South Carolina voters, though, seem to have had another idea. The Monmouth poll, in particular, suggests that Biden’s win in South Carolina could be resounding. That’s because he’s not just up 20 points, but the undecided voters appear very get-able for him. While just 8 percent of white voters are undecided, 17 percent of black voters remain in play. And Biden just got a coveted endorsement from the highest-ranking black member of the U.S. House, Majority Whip James E. Clyburn (D-S.C.).

“A key metric for Biden in this make-or-break state is that his support appears to be firm,” Monmouth polling Director Patrick Murray said. “There is still a large chunk of the electorate who are undecided, but they are mainly moderate black voters. That’s a group that tends to like Biden.”

Perhaps as encouraging for Biden is how the rest of the field is shaking out — both in South Carolina and elsewhere. The third-place candidate in basically every recent South Carolina poll is Tom Steyer, who pulled 15 percent in the Monmouth poll and 17 percent in the Clemson poll. All the other candidates are pretty much nowhere to be seen: Sens. Elizabeth Warren and Amy Klobuchar and former South Bend, Ind., mayor Pete Buttigieg are all consistently in the single digits there.

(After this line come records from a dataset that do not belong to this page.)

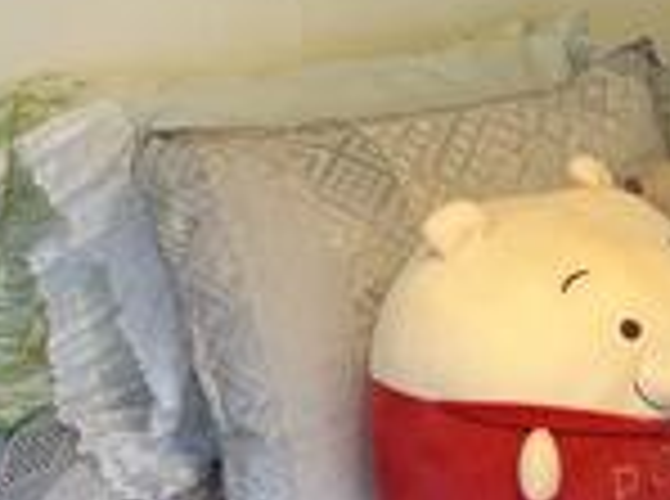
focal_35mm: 105
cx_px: 571
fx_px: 2027
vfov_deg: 14.0
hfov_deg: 18.5
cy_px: 153
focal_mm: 5.96
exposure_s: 1/60
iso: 100
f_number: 1.6
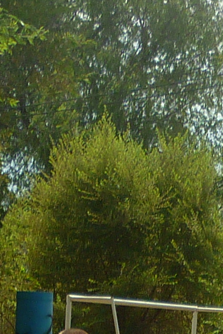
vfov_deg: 10.8
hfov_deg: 7.7
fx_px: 1653
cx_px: 160
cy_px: 618
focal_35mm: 178
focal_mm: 5.5
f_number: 8
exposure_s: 1/200
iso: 80
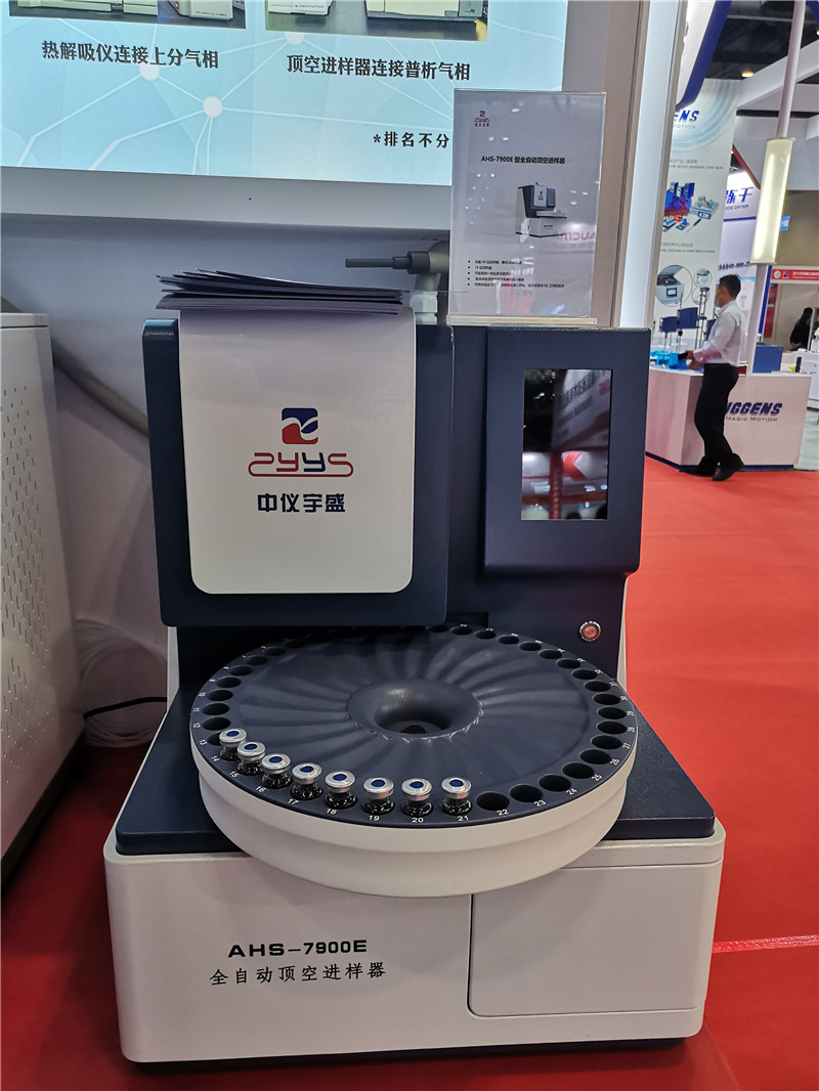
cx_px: 410
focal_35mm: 26
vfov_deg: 67.3
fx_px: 820
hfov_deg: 53.1
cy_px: 546
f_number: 1.8
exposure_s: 1/100
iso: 400
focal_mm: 5.5
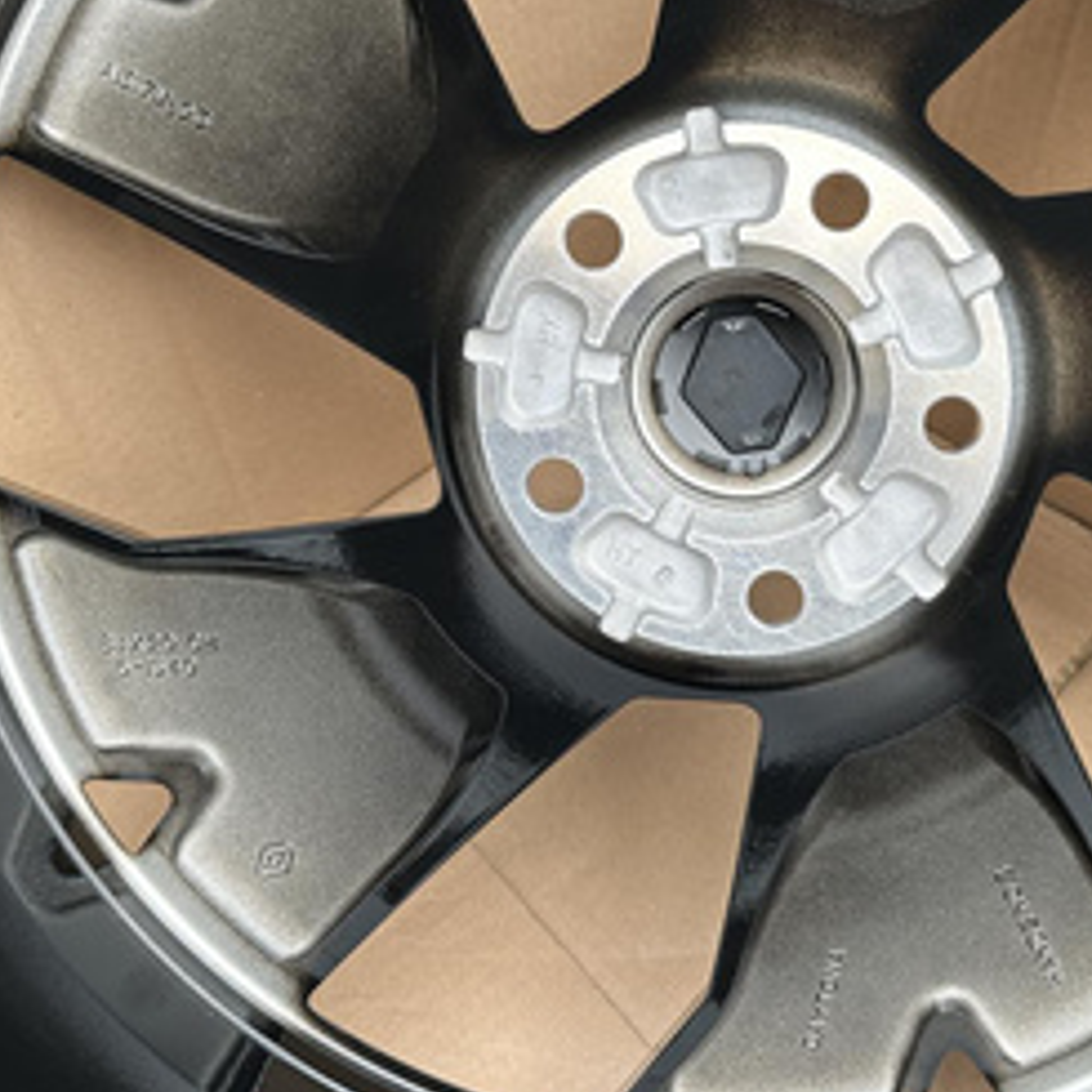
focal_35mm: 39
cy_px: 379
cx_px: 731
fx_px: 1392
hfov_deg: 42.2
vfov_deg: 42.4
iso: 64
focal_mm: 6.86
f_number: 1.78
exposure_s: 1/121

Barring a late shift, that would mean those three won’t exactly be riding high heading into Super Tuesday, which is three days after South Carolina. (Only Buttigieg managed double digits in Nevada, but he’s still lagging in the national polls.) And to the extent Klobuchar and Buttigieg aren’t viewed as viable, that could quickly accrue to Biden’s benefit. That’s because they appeal to the more moderate side of the Democratic Party, and there isn’t really much time (or money, in many of their cases) to change things between South Carolina and Super Tuesday.

If that comes to pass — and to be clear, this is playing around with hypotheticals — Biden’s biggest obstacle to turning this into a two-horse race Tuesday would seem to be Mike Bloomberg. Bloomberg will be on the ballot for the first time there, and he has put himself in a decent position by dumping hundreds of millions of dollars on these states, largely uncontested.

But a rough debate for Bloomberg last week appears to have sapped his momentum somewhat in national polls. He’d been on a clear upward trajectory, but it’s now stopped — if not reversed a bit. Super Tuesday polling is unfortunately very limited, so we don’t really know whether that’s the case in those particular states, and it could be different given how many Bloomberg ads people in them are seeing. But while Bloomberg was looking like the moderate, electability candidate for a while, you do wonder if the confluence of circumstances after South Carolina could make Biden that candidate and help him beat Bloomberg on Super Tuesday.

Bloomberg campaign manager Kevin Sheekey downplayed that possibility of Biden grabbing momentum in South Carolina on Thursday morning, telling MSNBC, “Obviously it’d be an enormous blow to the vice president if he lost or just won by a little. But either way, South Carolina is not going to matter — it doesn’t appear to me that anyone is gonna get out of this race before that.”

Even if all of this comes together for Biden, though, that doesn’t mean he’s set. He succeeded in this week’s debate largely because the other candidates left him alone and he was able to drive a message — one that was focused on black voters who will be big factors not just in South Carolina, but in many states that are voting on Super Tuesday. If he wins South Carolina big and is a real contender after Super Tuesday, the pressure will be on again. And Biden hasn’t exactly handled the pressure well.

His candidacy also continues to feature major questions. Just this week, The Washington Post’s Fact Checker gave him four Pinocchios for his noncredible claim to have been arrested trying to see Nelson Mandela in South Africa. It wasn’t a huge story, but if he’s back in contention, it certainly would be. He’s also been a thoroughly unsteady candidate, which seems to be part of the reason he faded in the first place.

In other words, a big win in South Carolina and a strong Super Tuesday wouldn’t be a cure-all for Biden. But it’s the opening he hoped for earlier this month, and it wasn’t clear it would be there a few weeks ago.